• _TASK 1_:
Summarize the passage on chiral gold nanorod growth in two sentences.

• _DOCUMENT PASSAGE_:
>> Start

Schematic view of the mechanisms for seeded growth of chiral nanorods. (a) Cysteine as a chirality inducer, resulting in twisted NRs. (b) Chiral growth directed by micelles containing BINAMINE as cosurfactant, resulting in a wrinkled particle structure. The use of LipoCYS (c) is proposed to bridge both growth mechanisms.

A second generic synthetic protocol is known as micelle-directed chiral growth,25,26 in which the presence of a chiral cosurfactant leads to helical micelles wrapped around the Au NR seeds. Such helical micelles act as templates during seeded growth, resulting in a dense array of quasihelical wrinkles around a central NR (Figure 1b). Despite the wide variety of potential chiral cosurfactants, only one example has been reported so far, using 1,1′-bi(2-naphthylamine) (BINAMINE) as the chiral inducer, alongside a primary surfactant (cetyltrimethylammonium chloride, CTAC), to induce chiral seeded growth (Figure 1b). BINAMINE is a molecule with axial chirality, containing an aromatic hydrophobic region that can be inserted in the CTAC micelles and two amino groups that assist binding onto the Au surface. On this basis, it has been postulated that the BINAMINE plays a dual role, inducing both the formation of chiral wormlike micelles and a stronger interaction between the elongated micelle and the seed surface through amine groups. This interaction between the elongated micelles and the seed is required for the formation of a micellar template that can promote the growth of steep wrinkles and the stabilization of such morphological features. Although chiral growth on Au NR seeds with various dimensions has been demonstrated,26 high-aspect-ratio NRs are typically used to enhance the formation of helical features and maximize the chiroptical activity.

Emboldened by the success of chiral synthesis using amino acids and inspired by the putative micellar template growth mechanism, we explored the role of a purposely devised chiral molecule consisting of a modified cysteine, (R)-2-amino-N-decyl-3-mercaptopropanamide, which we term (R)-LipoCYS (Figure 1; preparation and characterization details are provided in the Supporting Information), as the chiral inducer for the seeded growth of gold nanorods. The presence of a cysteine-like headgroup and a longer hydrophobic tail was foreseen to provide a dual function, allowing high affinity for both the gold surface and the micellar system. The choice of gold nanorods as achiral seeds provides a larger surface area per particle for adsorption of the cysteine moiety, while capitalizing on the potential for micelle formation, maximizing their elongation and promoting the growth of distinct chiral features. We show that LipoCYS is a versatile inducer that can produce both twisted and wrinkled chiral plasmonic nanoparticles as described above, depending on its concentration. At relatively low concentrations, LipoCYS behaves similarly to cysteine and generates twisted gold nanorods. In contrast, high concentrations of LipoCYS lead to the formation of NPs with well-defined helical wrinkles, typically obtained through micelle-directed growth. The observed morphological changes are also reflected in distinct optical features with varying intensities and spectral positions.

>> End

• _DATA FOR THIS EXERCISE_:
>> Start

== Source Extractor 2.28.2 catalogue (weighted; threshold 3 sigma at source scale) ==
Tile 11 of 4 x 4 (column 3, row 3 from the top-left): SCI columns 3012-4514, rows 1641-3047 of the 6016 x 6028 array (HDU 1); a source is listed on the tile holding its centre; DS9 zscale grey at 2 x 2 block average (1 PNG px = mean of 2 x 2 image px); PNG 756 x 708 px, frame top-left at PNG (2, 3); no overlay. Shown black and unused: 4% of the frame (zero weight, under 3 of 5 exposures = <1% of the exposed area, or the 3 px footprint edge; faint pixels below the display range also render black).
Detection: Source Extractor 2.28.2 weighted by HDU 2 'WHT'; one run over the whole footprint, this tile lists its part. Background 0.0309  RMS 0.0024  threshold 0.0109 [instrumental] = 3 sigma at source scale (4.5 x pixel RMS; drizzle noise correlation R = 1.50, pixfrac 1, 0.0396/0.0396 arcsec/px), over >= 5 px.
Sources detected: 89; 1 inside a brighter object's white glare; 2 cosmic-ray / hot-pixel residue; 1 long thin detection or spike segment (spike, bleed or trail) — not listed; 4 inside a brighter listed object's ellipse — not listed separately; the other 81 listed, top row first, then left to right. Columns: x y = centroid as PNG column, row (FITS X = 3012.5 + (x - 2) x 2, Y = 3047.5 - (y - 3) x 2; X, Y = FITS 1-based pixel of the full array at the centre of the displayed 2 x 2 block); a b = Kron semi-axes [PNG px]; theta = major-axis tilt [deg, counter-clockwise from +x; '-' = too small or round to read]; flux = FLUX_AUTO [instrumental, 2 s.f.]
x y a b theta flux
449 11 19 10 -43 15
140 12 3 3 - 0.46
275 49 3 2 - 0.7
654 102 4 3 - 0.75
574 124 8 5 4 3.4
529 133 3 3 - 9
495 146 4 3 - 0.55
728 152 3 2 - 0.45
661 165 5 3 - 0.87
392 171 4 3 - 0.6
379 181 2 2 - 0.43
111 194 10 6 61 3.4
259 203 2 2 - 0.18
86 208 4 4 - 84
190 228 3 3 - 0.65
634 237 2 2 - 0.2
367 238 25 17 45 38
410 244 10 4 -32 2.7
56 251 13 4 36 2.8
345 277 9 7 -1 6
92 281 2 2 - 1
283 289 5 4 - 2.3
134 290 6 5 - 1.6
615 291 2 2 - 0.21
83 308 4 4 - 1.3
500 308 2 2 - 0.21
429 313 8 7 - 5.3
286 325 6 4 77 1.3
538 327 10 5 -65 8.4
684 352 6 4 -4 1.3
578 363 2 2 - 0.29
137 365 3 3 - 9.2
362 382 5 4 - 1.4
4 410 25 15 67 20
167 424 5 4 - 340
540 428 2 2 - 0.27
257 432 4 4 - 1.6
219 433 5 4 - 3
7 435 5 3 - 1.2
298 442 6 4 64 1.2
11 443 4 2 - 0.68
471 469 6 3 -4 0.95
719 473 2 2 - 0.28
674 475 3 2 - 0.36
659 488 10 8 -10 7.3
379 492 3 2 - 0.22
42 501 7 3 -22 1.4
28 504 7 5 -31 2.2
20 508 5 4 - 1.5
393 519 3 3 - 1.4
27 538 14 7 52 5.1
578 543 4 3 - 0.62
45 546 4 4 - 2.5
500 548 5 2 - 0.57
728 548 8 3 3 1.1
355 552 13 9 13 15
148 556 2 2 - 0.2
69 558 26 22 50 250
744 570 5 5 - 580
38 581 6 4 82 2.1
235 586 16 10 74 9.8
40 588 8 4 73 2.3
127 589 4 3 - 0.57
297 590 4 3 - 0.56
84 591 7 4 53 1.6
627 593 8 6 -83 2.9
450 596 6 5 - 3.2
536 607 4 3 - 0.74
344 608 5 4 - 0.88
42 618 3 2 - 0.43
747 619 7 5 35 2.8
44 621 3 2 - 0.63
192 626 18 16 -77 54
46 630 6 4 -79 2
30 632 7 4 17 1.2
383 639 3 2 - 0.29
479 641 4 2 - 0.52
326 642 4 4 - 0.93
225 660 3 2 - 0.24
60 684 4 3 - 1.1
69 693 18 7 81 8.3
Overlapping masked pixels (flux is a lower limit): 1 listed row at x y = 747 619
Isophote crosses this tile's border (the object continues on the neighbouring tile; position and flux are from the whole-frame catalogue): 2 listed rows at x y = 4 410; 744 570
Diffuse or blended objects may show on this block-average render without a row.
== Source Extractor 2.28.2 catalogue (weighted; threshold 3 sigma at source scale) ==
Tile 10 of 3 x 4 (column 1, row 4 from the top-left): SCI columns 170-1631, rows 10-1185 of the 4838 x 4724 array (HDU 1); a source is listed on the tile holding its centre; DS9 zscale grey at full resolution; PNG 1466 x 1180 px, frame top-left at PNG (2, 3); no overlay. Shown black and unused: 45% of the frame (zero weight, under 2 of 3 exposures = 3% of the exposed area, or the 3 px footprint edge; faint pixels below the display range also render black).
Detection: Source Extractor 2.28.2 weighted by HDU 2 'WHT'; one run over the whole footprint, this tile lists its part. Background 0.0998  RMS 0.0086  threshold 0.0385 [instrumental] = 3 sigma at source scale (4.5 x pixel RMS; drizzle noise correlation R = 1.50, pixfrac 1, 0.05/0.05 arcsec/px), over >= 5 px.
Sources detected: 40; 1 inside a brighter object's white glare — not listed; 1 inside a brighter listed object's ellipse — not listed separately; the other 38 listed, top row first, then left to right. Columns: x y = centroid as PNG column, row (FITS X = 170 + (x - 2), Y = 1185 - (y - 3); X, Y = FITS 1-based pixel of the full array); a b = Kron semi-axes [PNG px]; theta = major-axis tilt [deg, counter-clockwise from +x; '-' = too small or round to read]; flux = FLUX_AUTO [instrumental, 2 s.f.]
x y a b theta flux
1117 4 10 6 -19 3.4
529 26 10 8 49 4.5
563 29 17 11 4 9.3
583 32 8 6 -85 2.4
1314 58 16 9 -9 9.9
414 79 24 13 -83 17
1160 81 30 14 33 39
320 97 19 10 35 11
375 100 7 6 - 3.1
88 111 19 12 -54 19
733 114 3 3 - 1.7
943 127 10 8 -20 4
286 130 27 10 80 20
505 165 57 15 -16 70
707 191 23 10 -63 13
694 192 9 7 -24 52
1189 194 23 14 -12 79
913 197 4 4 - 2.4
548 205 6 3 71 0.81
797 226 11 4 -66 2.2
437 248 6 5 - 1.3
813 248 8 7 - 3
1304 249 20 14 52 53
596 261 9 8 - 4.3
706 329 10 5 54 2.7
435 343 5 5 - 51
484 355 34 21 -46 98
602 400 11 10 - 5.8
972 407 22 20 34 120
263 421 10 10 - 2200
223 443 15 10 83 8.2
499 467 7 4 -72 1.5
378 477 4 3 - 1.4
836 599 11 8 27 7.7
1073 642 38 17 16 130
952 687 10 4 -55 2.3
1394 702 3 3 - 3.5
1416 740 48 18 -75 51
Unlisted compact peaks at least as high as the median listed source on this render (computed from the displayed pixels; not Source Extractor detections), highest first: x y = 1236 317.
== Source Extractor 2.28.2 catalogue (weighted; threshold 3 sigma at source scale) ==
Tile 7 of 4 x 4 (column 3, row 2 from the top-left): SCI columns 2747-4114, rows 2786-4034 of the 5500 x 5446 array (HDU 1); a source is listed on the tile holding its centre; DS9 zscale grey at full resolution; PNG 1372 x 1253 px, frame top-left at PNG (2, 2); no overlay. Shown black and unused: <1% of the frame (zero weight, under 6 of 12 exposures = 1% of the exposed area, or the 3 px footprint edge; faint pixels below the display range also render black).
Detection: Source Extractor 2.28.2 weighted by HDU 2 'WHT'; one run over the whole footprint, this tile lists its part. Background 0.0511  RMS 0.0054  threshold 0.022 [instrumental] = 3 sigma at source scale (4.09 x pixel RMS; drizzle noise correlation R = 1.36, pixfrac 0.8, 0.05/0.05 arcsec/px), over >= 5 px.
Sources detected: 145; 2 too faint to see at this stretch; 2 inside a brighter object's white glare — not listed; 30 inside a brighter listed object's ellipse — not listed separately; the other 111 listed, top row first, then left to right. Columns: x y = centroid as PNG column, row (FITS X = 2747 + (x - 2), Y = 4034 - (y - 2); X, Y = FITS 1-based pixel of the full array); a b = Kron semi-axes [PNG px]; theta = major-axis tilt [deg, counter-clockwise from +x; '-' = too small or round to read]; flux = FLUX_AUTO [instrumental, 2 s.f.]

>> End

• _TASK 2_:
Reproduce the part of the entries that opens with their first line and closes with the line containing "Tile 11 of 4".

• _PROBLEM SOLUTION 1_:
Micelle-directed chiral growth uses a chiral cosurfactant, so far only BINAMINE, to form helical micelles around gold nanorod seeds, and these micelles template quasihelical wrinkles. The authors introduce LipoCYS, a modified cysteine that produces twisted nanorods at low concentrations and nanoparticles with well-defined helical wrinkles at high concentrations.

• _PROBLEM SOLUTION 2_:
== Source Extractor 2.28.2 catalogue (weighted; threshold 3 sigma at source scale) ==
Tile 11 of 4 x 4 (column 3, row 3 from the top-left): SCI columns 3012-4514, rows 1641-3047 of the 6016 x 6028 array (HDU 1); a source is listed on the tile holding its centre; DS9 zscale grey at 2 x 2 block average (1 PNG px = mean of 2 x 2 image px); PNG 756 x 708 px, frame top-left at PNG (2, 3); no overlay. Shown black and unused: 4% of the frame (zero weight, under 3 of 5 exposures = <1% of the exposed area, or the 3 px footprint edge; faint pixels below the display range also render black).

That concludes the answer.